● Exercise requirements: Rewrite the text lines from all of the entries below as one numbered list, leaving out blank lines and omitting the pictures from your answer.
== Input data
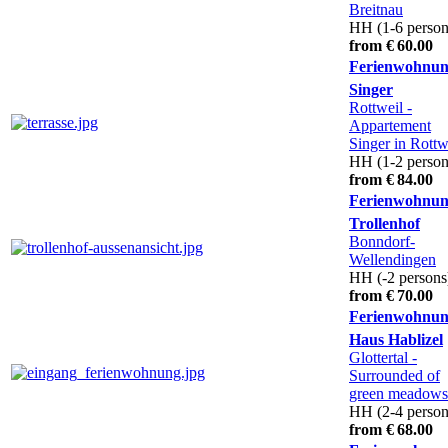
Breitnau
HH (1-6 person
from € 60.00
Ferienwohnu
Singer
Rottweil
-
Appartement
Singer in Rottw
HH (1-2 person
from € 84.00
Ferienwohnu
Trollenhof
Bonndorf-
Wellendingen
HH (-2 persons
from € 70.00
Ferienwohnun
Haus Hablizel
Glottertal
-
Surrounded of
green meadows
HH (2-4 person
from € 68.00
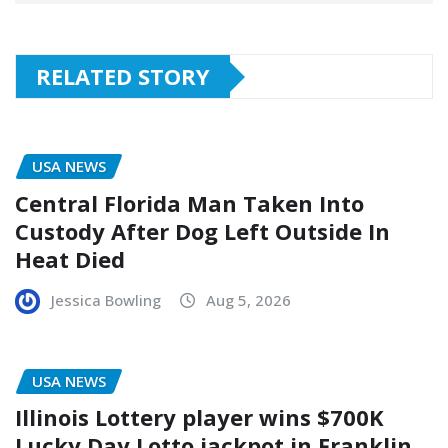
RELATED STORY
USA NEWS
Central Florida Man Taken Into
Custody After Dog Left Outside In
Heat Died
Jessica Bowling
Aug 5, 2026
USA NEWS
Illinois Lottery player wins $700K
Lucky Day Lotto jackpot in Franklin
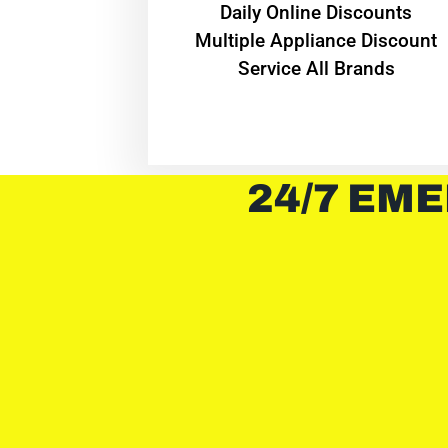
​Daily Online Discounts
Multiple Appliance Discount
Service All Brands
24/7 EME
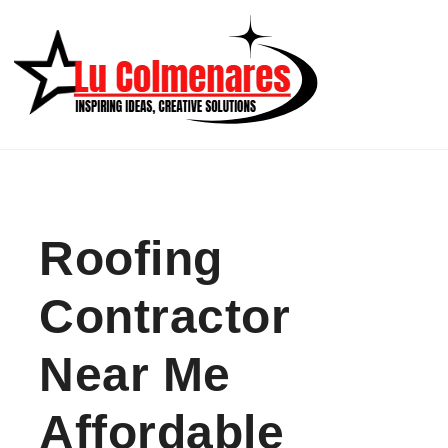
Skip to content
Roofing
Contractor
Near Me
Affordable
====
● Problem solution:
1. Breitnau
2. HH (1-6 person
3. from € 60.00
4. Ferienwohnu
5. Singer
6. Rottweil
7. -
8. Appartement
9. Singer in Rottw
10. HH (1-2 person
11. from € 84.00
12. Ferienwohnu
13. Trollenhof
14. Bonndorf-
15. Wellendingen
16. HH (-2 persons
17. from € 70.00
18. Ferienwohnun
19. Haus Hablizel
20. Glottertal
21. -
22. Surrounded of
23. green meadows
24. HH (2-4 person
25. from € 68.00
26. RELATED STORY
27. USA NEWS
28. Central Florida Man Taken Into
29. Custody After Dog Left Outside In
30. Heat Died
31. Jessica Bowling
32. Aug 5, 2026
33. USA NEWS
34. Illinois Lottery player wins $700K
35. Lucky Day Lotto jackpot in Franklin
36. ​Daily Online Discounts
37. Multiple Appliance Discount
38. Service All Brands
39. 24/7 EME
40. Skip to content
41. Roofing
42. Contractor
43. Near Me
44. Affordable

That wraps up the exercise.